- Battle of the Straits: Part of the Arab–Byzantine wars
| Date | Early 965 |
| Location | Straits of Messina, Italy |
| Result | Fatimid victory |

Belligerents
- Byzantine Empire: Fatimid Caliphate Kalbid Emirate of Sicily

Commanders and leaders
- Niketas Abalantes (POW): Ahmad ibn al-Hasan al-Kalbi

Casualties and losses
- Heavy, c. 1,000 prisoners: Unknown

= Battle of the Straits =

965 battle

The Battle of the Straits (Arabic: waqʿat al-majāz) was fought in early 965 between the fleets of the Byzantine Empire and the Fatimid Caliphate in the Straits of Messina. It resulted in a major Fatimid victory, and the final collapse of the attempt of Emperor Nikephoros II Phokas to recover Sicily from the Fatimids.

==Background==
The fall of Taormina to the Aghlabids in 902 marked the effective end of the Muslim conquest of Sicily, but the Byzantines retained a few outposts on the island, and Taormina itself threw off Muslim control soon after. In 909, the Fatimids took over the Aghlabid metropolitan province of Ifriqiya, and with it Sicily. The Fatimids (and after the 950s the Kalbid hereditary governors of Sicily) continued the tradition of jihad, both against the remaining Christian strongholds in the northeast of Sicily and, more prominently, against the Byzantine possessions in southern Italy, punctuated by temporary truces.
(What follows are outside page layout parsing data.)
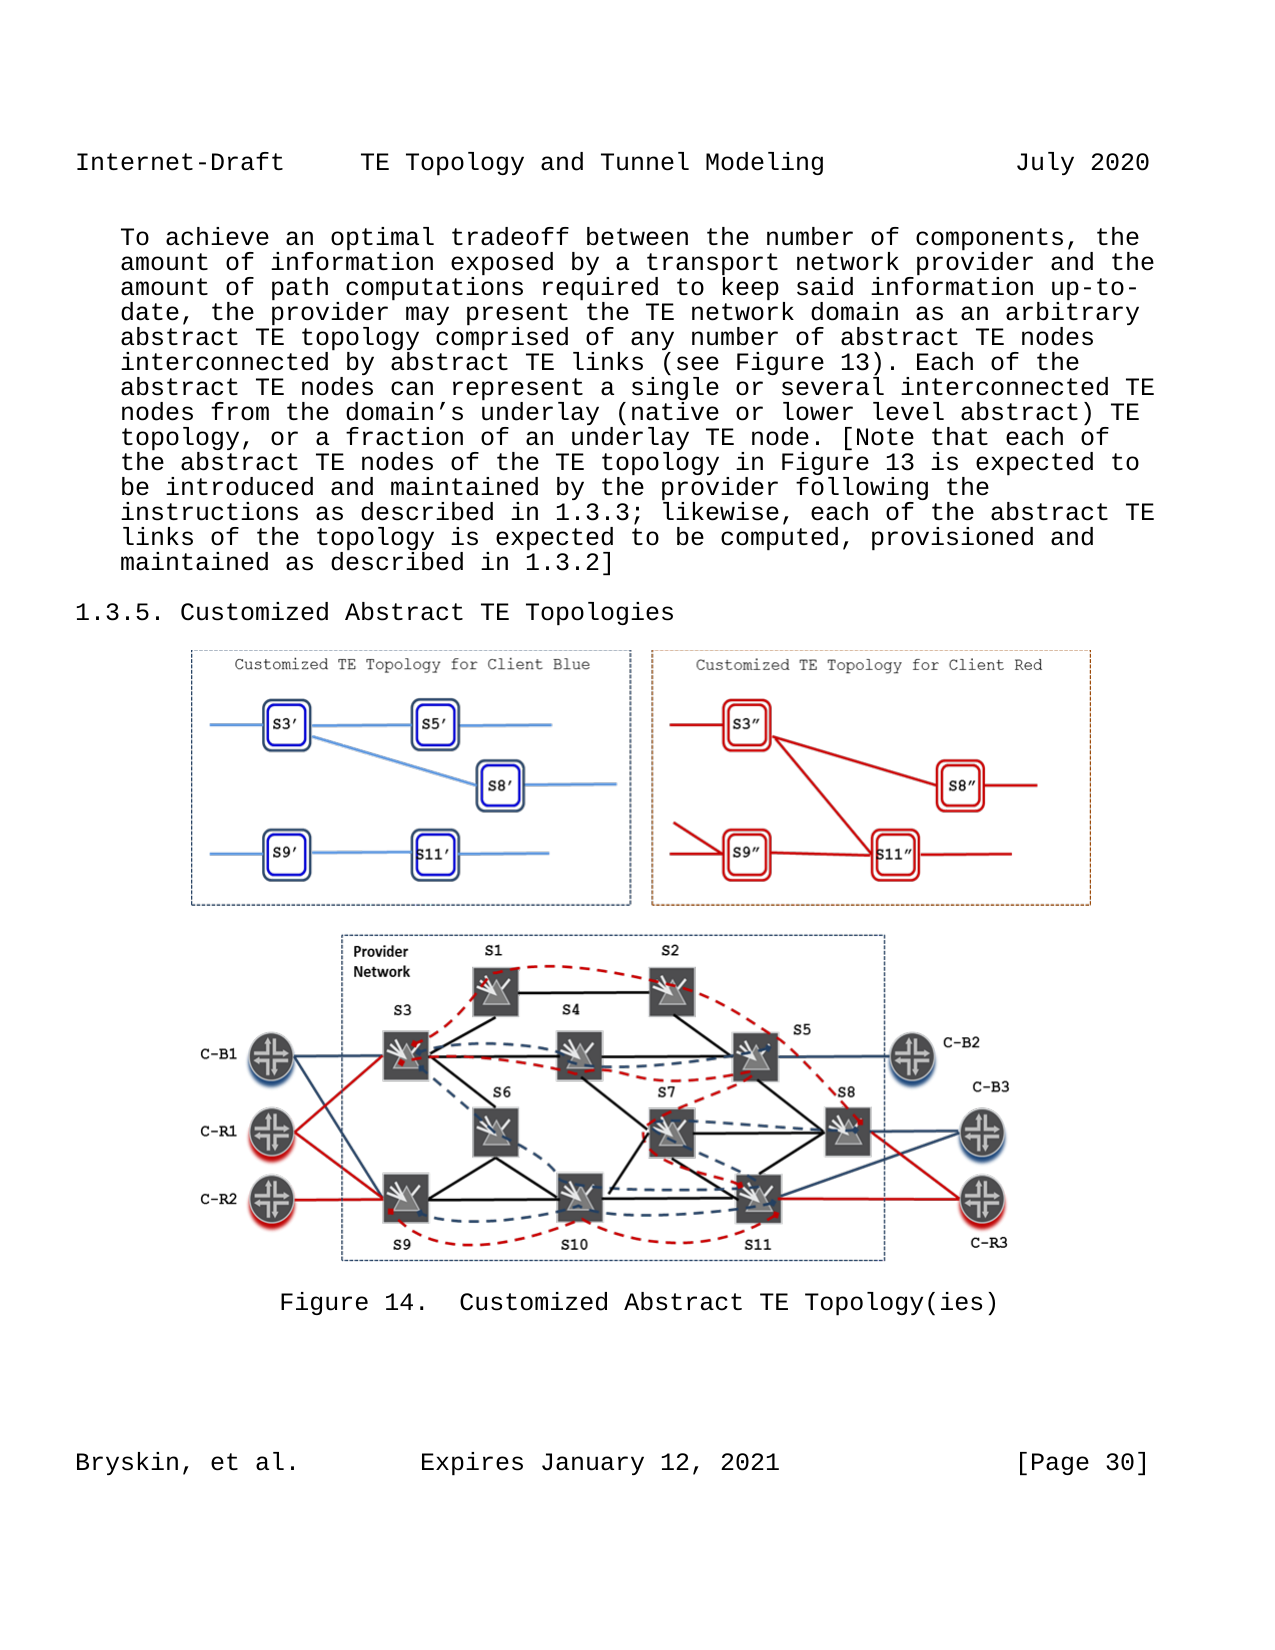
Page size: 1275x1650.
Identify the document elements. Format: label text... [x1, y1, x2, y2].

text To achieve an optimal tradeoff between the number of components, the amount of information exposed by a transport network provider and the amount of path computations required to keep said information up-to-date, the provider may present the TE network domain as an arbitrary abstract TE topology comprised of any number of abstract TE nodes interconnected by abstract TE links (see Figure 13). Each of the abstract TE nodes can represent a single or several interconnected TE nodes from the domain’s underlay (native or lower level abstract) TE topology, or a fraction of an underlay TE node. [Note that each of the abstract TE nodes of the TE topology in Figure 13 is expected to be introduced and maintained by the provider following the instructions as described in 1.3.3; likewise, each of the abstract TE links of the topology is expected to be computed, provisioned and maintained as described in 1.3.2] [120, 225, 1158, 575]
subtitle Customized Abstract TE Topologies [75, 600, 1158, 625]
title Figure 14. Customized Abstract TE Topology(ies) [120, 650, 1158, 1315]
picture [191, 650, 1092, 1266]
Following the Byzantine reconquest of Crete in 960–961, where the Fatimids, constrained by a truce with the Empire and the distances involved, were unable or unwilling to interfere, the Fatimids turned their attention to Sicily, where they decided to reduce the remaining Byzantine outposts: Taormina, the forts in the Val Demone and Val di Noto, and Rometta. Taormina fell to the governor Ahmad ibn al-Hasan al-Kalbi on Christmas Day 962, after more than nine months of siege, and in the next year his cousin, al-Hasan ibn Ammar al-Kalbi, laid siege to Rometta. The garrison of the latter sent for aid to Emperor Nikephoros II Phokas, who prepared a major expedition, led by the patrikios Niketas Abalantes and his own nephew, Manuel Phokas.

==Battle of the Straits==
The Byzantine force landed in October 964 and quickly captured Messina and other forts in the Val Demone, but its attempt to relieve Rometta was decisively defeated, with Manuel Phokas among the dead. Left without hope of relief, Rometta fell in spring 965.

Following their defeat before Rometta, the remaining Byzantine forces were forced to withdraw to Messina. Niketas with the Byzantine fleet tried to cross over the Straits of Messina from the Italian mainland, but he was intercepted by the Fatimid fleet under Ahmad al-Kalbi. In the ensuing battle, known in the Arabic sources (Ibn al-Athir, al-Maqrizi, Abu'l-Fida) as the "Battle of the Straits" (waq‘at al-majāz), the Fatimid governor employed divers equipped to attack the Byzantine ships: in the description of Heinz Halm, "they would dive from their own ship and swim over to the enemy ship; they would fasten ropes to its rudder, along which earthenware pots containing Greek fire were then made to slide over to the enemy ship, and shattered on the sternpost". This tactic succeeded in destroying many Byzantine vessels, and the battle ended in a major Fatimid victory; according to the Arab historians, a thousand prisoners were taken, including the Byzantine admiral, Niketas, with many of his officers, as well as a heavy Indian sword which bore an inscription indicating that it had once belonged to Muhammad.

==Aftermath==
This defeat led the Byzantines to once more request a truce in 966/7, resulting in a peace treaty leaving Sicily in Fatimid hands, and renewing the Byzantine obligation to pay tribute in exchange for the cessation of raids in Calabria. Both powers were willing to come to terms, as both were occupied elsewhere: Phokas with his wars against the Hamdanids and the conquest of Cilicia, and the Fatimids with their planned invasion of Egypt. The caliph al-Mu'izz li-Din Allah refortified a number of towns in Sicily during this time, and built Friday mosques and settled Muslims in hitherto Christian-dominated towns in the Val Demone. Taormina, however, was razed, perhaps as part of the terms of the peace treaty, and not resettled until 976.

As part of the peace treaty, the Byzantine captives, including Niketas, were ransomed by the Empire. Niketas had spent his captivity in Ifriqiya copying the homilies of Basil of Caesarea and Gregory of Nazianzus in a fine calligraphic manuscript, which after his release he donated to a monastery, and which is now in the Bibliothèque nationale de France in Paris (Par. gr. 947).